I particularly like the selection of tunes that Ratliff includes on this disk; they demonstrate the wide spectrum of music indigenous to his native hills. There are solo banjo and vocal numbers ("Darling Don't You Know That's Wrong," "Last Payday at Coal Creek," "Trouble on my Mind," and Buell Kazee's haunting bit of Victorian melancholy, "The Blind Man"), banjo and fiddle duets ("Nine Miles out of Louisville" with Jesse Wells, and "Bumble Bee in a Jug" with Adrian Powell), and full string-band numbers ("Ain't Gonna Work Tomorrow," "Getting Wild Again," and "Feed My Horse on Corn and Hay") that feature the Clack Mountain String Band, of which Ratliff is a regular member. I'll admit to being a little alarmed upon hearing the unbridled treatment that Clack Mountain gives to "Ain't Gonna Work Tomorrow," and feared that all of the string band tracks would feature that same relentless festival beat, but my fears were quickly allayed. The band plays with real sensitivity and has a good sense of what each tune wants, whether it's the knockdown energy of "Ain't Gonna Work..." or the sweet slow drone of Rufus Crisp's "Blue Goose." Many young bands seem to be afraid to play a tune as slowly as Clack Mountain plays this one, but the listener is rewarded for their confident risk-taking with this beautiful number.
Not only is Ratliff a passionate and thoughtful banjo player, but he is also a gifted singer with a warm, unaffected baritone voice that serves his music very well, whether alone, as on the unaccompanied "Young People Who Delight in Sin," which he presents with the pacing and solemnity that it deserves; or intertwined with Karly Higgins' lovely clear alto on "Blue Goose" and other string band numbers. And he coaxed a wonderfully full and resonant tone from his banjo that complements his voice and the other instruments, whether he is playing clawhammer or finger-style.
While Cold Icy Mountain is a very fine CD, and highly recommended, I must take issue with June Appal recordings over the inside of the packaging. While the exterior of the package is attractive enough, the mixed typefaces and unfortunate color scheme throughout the interior (pale blue and yellow on a red-to-black background) render Mr. Ratliff's succinctly-written liner notes difficult to read. A record this good deserves better presentation that this, especially in an age when the sale of physical CDs are on the decline.

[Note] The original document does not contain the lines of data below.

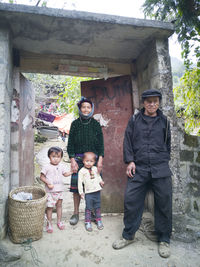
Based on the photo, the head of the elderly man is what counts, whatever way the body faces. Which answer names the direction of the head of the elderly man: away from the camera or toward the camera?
toward the camera

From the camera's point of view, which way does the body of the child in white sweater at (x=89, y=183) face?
toward the camera

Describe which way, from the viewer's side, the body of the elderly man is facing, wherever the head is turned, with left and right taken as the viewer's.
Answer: facing the viewer

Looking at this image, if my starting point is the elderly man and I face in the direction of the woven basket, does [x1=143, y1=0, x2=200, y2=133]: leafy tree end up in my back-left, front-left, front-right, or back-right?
back-right

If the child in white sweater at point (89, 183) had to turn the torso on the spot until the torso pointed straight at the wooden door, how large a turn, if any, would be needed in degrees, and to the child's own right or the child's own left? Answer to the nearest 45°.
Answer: approximately 135° to the child's own right

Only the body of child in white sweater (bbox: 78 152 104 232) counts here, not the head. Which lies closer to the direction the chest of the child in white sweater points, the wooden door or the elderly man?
the elderly man

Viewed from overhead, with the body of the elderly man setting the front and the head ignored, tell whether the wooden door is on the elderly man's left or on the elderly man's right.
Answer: on the elderly man's right

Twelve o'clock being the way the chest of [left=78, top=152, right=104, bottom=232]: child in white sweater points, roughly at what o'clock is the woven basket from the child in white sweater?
The woven basket is roughly at 2 o'clock from the child in white sweater.

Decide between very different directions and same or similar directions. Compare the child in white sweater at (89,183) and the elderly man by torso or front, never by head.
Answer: same or similar directions

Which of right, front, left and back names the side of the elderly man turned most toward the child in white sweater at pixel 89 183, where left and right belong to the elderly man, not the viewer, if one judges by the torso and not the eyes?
right

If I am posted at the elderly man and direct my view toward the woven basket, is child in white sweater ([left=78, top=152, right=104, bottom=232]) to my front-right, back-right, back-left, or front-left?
front-right

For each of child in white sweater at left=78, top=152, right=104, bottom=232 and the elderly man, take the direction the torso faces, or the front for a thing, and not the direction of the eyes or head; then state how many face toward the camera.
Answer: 2
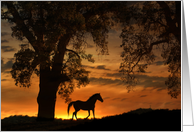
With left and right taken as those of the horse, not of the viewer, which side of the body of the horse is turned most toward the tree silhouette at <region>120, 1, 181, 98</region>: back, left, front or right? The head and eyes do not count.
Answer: front

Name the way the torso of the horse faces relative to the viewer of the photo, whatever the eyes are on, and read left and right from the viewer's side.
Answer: facing to the right of the viewer
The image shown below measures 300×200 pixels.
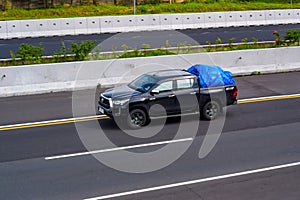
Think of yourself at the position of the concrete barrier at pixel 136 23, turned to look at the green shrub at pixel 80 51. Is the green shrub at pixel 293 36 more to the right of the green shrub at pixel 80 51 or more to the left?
left

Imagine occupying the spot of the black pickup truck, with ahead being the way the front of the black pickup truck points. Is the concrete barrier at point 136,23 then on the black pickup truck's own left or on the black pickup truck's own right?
on the black pickup truck's own right

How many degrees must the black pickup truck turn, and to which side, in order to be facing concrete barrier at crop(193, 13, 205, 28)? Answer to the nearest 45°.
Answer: approximately 135° to its right

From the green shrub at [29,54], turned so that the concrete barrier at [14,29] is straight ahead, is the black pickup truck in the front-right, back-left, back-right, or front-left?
back-right

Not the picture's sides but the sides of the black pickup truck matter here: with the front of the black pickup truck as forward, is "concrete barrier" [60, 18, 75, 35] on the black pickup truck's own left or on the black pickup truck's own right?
on the black pickup truck's own right

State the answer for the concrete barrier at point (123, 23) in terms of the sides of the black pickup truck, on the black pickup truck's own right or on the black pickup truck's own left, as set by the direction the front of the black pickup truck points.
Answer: on the black pickup truck's own right

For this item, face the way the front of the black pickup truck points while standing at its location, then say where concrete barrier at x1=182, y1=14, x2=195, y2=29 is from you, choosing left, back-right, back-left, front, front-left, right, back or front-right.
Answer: back-right

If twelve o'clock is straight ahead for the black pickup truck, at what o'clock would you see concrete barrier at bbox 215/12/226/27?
The concrete barrier is roughly at 5 o'clock from the black pickup truck.

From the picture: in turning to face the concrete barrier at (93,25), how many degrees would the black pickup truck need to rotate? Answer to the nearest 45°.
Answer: approximately 135° to its right

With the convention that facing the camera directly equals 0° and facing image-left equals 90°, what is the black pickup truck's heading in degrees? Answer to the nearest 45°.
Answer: approximately 45°

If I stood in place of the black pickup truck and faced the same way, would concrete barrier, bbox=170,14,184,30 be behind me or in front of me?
behind

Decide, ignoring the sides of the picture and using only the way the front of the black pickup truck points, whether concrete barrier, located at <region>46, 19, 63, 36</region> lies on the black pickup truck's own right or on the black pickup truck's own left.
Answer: on the black pickup truck's own right

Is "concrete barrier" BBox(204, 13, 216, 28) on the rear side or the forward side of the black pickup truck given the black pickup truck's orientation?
on the rear side

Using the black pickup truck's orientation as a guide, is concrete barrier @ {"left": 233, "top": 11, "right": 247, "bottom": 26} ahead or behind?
behind
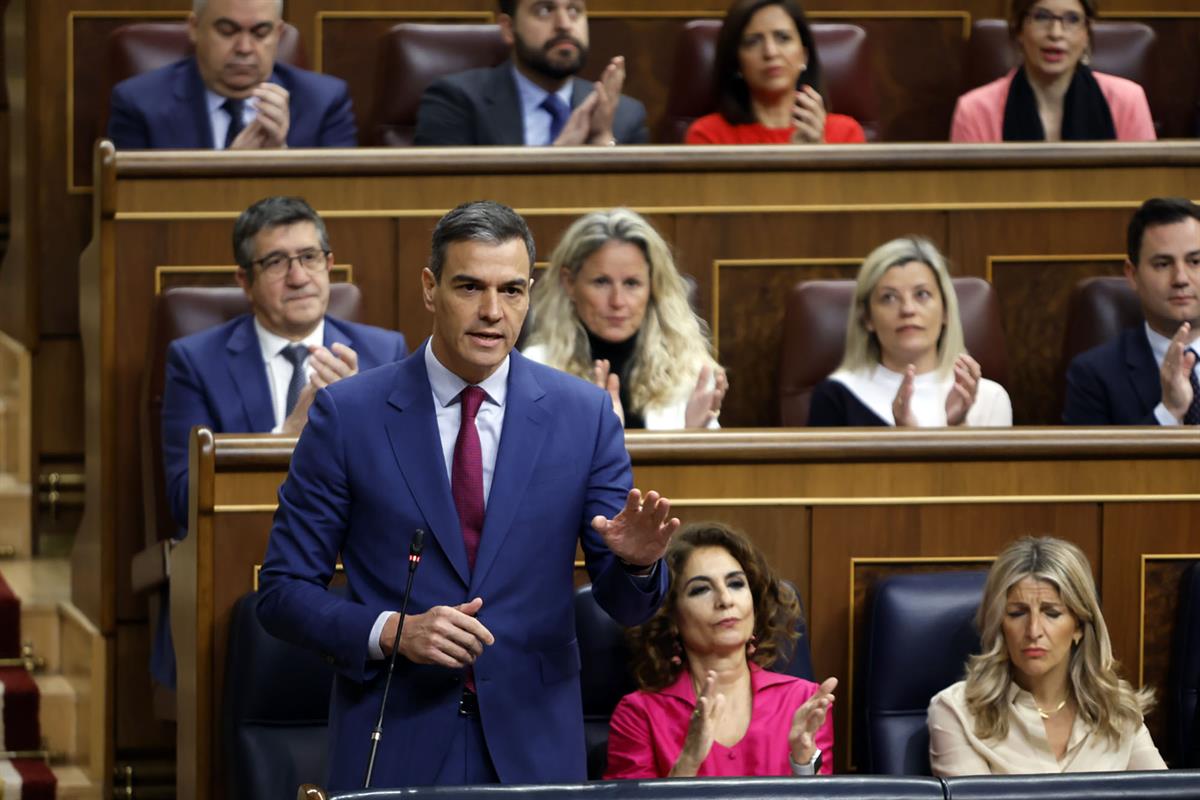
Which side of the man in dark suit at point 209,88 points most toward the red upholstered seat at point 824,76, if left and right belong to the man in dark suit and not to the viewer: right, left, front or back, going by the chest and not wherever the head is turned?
left

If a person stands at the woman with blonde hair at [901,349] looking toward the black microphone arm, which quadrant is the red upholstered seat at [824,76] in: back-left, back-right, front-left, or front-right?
back-right

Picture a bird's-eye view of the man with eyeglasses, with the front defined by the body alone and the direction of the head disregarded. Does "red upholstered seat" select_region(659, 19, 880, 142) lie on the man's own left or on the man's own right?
on the man's own left

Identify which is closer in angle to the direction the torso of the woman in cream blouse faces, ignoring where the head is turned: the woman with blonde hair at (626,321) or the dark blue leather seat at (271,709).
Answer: the dark blue leather seat

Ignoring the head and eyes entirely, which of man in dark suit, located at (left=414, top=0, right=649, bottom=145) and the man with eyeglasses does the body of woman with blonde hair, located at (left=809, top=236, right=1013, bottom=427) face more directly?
the man with eyeglasses
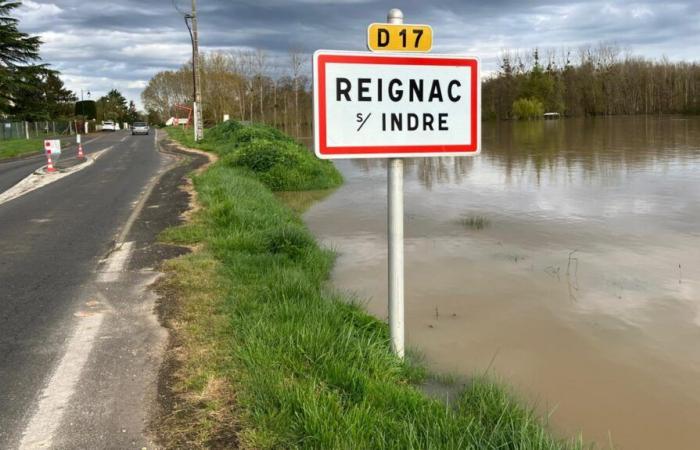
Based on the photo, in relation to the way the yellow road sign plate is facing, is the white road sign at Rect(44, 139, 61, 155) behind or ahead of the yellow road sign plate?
behind

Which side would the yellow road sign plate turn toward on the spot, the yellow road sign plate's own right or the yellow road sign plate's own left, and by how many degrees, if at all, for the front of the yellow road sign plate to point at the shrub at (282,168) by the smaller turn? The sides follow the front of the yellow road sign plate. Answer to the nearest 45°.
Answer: approximately 180°

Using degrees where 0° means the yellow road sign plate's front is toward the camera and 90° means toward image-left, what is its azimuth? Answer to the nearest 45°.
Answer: approximately 0°
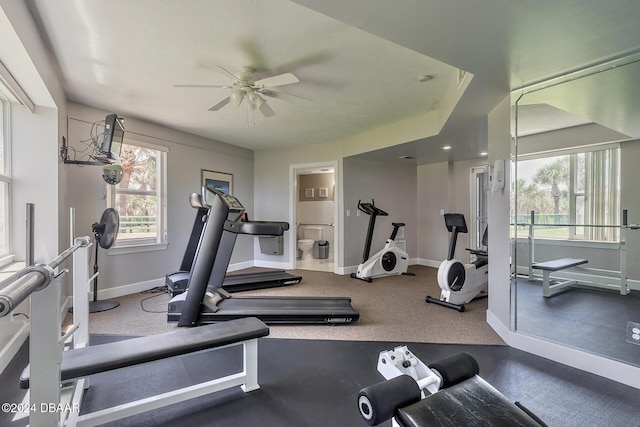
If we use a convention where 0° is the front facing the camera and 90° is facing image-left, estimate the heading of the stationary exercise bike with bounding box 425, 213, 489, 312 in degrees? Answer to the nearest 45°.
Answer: approximately 45°

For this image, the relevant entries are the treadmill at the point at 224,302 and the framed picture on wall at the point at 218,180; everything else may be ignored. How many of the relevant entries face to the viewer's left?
1

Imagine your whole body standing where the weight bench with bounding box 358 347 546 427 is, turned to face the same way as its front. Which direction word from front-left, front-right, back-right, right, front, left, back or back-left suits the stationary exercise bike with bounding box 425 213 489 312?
front-right

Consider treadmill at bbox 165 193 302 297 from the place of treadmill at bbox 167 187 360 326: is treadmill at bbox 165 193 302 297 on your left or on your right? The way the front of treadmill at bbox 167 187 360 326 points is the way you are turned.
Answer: on your right

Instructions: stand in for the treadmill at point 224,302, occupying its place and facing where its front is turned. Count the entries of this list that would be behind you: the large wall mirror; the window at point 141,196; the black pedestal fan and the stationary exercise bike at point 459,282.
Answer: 2

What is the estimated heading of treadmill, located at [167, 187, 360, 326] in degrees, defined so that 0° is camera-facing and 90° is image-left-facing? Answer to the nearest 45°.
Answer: approximately 90°

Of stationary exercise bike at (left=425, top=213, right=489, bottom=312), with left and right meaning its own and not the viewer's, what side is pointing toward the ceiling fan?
front

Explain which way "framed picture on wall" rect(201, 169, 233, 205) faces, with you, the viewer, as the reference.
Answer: facing the viewer and to the right of the viewer

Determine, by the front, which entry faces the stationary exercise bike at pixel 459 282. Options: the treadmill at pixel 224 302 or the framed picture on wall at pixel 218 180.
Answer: the framed picture on wall

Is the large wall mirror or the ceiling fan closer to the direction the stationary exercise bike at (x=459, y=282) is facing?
the ceiling fan

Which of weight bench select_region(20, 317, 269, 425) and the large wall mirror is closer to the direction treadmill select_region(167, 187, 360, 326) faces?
the weight bench

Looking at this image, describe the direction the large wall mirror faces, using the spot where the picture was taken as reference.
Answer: facing the viewer and to the left of the viewer

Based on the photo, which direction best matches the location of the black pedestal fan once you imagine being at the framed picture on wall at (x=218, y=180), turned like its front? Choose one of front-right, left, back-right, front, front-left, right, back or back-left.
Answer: right

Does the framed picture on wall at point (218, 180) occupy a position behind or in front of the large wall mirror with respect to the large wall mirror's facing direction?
in front
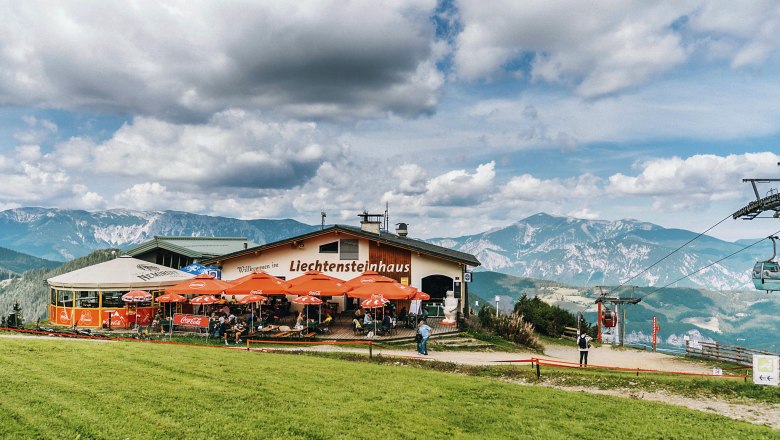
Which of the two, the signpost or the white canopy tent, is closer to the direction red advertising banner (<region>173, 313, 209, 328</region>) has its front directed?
the signpost

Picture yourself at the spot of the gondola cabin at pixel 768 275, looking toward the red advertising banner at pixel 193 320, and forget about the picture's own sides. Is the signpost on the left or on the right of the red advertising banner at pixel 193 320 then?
left

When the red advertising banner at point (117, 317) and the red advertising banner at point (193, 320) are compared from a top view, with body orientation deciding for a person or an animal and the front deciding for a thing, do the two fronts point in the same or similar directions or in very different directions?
same or similar directions

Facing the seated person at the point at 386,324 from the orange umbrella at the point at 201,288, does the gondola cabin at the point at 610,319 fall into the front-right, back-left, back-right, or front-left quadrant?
front-left

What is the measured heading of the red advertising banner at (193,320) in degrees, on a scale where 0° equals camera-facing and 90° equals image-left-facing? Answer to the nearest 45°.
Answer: approximately 0°

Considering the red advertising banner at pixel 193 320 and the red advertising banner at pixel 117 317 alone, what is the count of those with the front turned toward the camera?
2

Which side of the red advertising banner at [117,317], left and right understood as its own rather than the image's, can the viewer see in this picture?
front

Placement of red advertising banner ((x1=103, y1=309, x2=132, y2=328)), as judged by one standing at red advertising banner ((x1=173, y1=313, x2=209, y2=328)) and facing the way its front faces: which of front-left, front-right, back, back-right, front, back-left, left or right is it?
back-right

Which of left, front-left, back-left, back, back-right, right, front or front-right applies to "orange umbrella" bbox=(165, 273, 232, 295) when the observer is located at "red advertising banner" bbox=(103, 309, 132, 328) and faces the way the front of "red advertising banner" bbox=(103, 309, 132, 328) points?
front-left
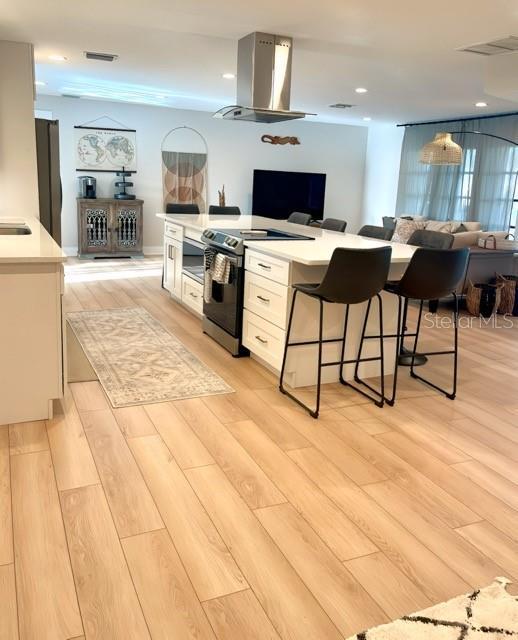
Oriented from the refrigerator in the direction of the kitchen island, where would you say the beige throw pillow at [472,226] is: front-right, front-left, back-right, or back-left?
front-left

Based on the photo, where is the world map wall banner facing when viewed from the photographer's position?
facing the viewer

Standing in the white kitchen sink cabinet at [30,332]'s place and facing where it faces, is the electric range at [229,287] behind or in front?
in front

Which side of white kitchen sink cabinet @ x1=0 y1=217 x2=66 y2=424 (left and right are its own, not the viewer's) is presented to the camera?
right

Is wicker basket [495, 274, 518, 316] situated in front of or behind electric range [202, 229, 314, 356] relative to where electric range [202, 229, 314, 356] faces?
behind

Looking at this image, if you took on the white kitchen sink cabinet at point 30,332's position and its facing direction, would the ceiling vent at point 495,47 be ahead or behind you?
ahead

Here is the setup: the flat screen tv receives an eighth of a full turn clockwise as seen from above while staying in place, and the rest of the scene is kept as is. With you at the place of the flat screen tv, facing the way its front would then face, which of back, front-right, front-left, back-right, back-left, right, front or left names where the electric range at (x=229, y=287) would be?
front-left

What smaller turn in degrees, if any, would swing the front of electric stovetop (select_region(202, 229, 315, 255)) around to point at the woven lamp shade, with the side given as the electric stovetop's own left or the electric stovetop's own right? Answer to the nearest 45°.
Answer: approximately 180°

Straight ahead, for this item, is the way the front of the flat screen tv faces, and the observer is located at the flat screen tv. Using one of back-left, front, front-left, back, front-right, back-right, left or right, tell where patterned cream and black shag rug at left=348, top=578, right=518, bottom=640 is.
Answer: front

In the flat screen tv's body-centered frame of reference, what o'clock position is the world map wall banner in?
The world map wall banner is roughly at 2 o'clock from the flat screen tv.

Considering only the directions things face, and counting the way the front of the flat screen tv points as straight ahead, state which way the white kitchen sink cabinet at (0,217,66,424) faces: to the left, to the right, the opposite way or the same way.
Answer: to the left

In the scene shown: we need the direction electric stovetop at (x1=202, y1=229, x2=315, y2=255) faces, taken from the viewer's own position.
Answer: facing the viewer and to the left of the viewer

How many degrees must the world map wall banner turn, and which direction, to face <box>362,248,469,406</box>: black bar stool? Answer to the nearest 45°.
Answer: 0° — it already faces it

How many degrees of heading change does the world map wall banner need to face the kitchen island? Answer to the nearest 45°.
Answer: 0° — it already faces it

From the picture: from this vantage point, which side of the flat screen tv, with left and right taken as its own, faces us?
front

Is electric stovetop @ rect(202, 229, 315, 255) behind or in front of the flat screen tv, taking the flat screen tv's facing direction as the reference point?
in front

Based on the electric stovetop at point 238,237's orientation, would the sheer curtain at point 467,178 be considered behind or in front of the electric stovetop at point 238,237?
behind
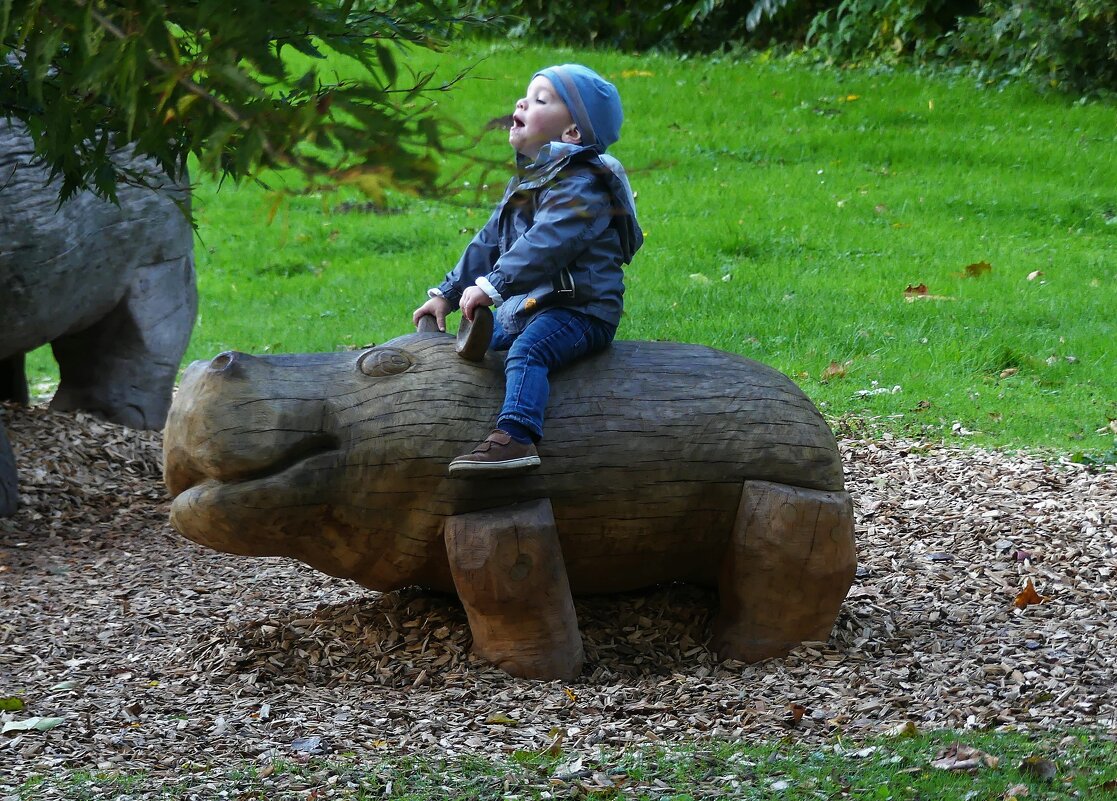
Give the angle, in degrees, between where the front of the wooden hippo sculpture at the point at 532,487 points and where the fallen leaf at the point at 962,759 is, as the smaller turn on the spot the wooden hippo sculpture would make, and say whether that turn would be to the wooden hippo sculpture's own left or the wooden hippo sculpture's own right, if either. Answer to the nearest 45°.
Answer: approximately 135° to the wooden hippo sculpture's own left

Cold Icy Mountain honors both the older musicians like George Gibson and Perry Riley who carried this music forward from the past, and the younger musicians like Ratliff and his compatriots, who are carrying it forward into the future as a living tradition. To me, this music is not the sound, as suggested in the album notes, of young possums being led across the road by their "grand old daddy"' this music is the sound of radial tires on a new red pickup truck, singing their way across a rain-damp two-lane road at 2:30 in the morning, bringing the band home from a gig. There is a real power here, and direction. All of you possums best get out of the road.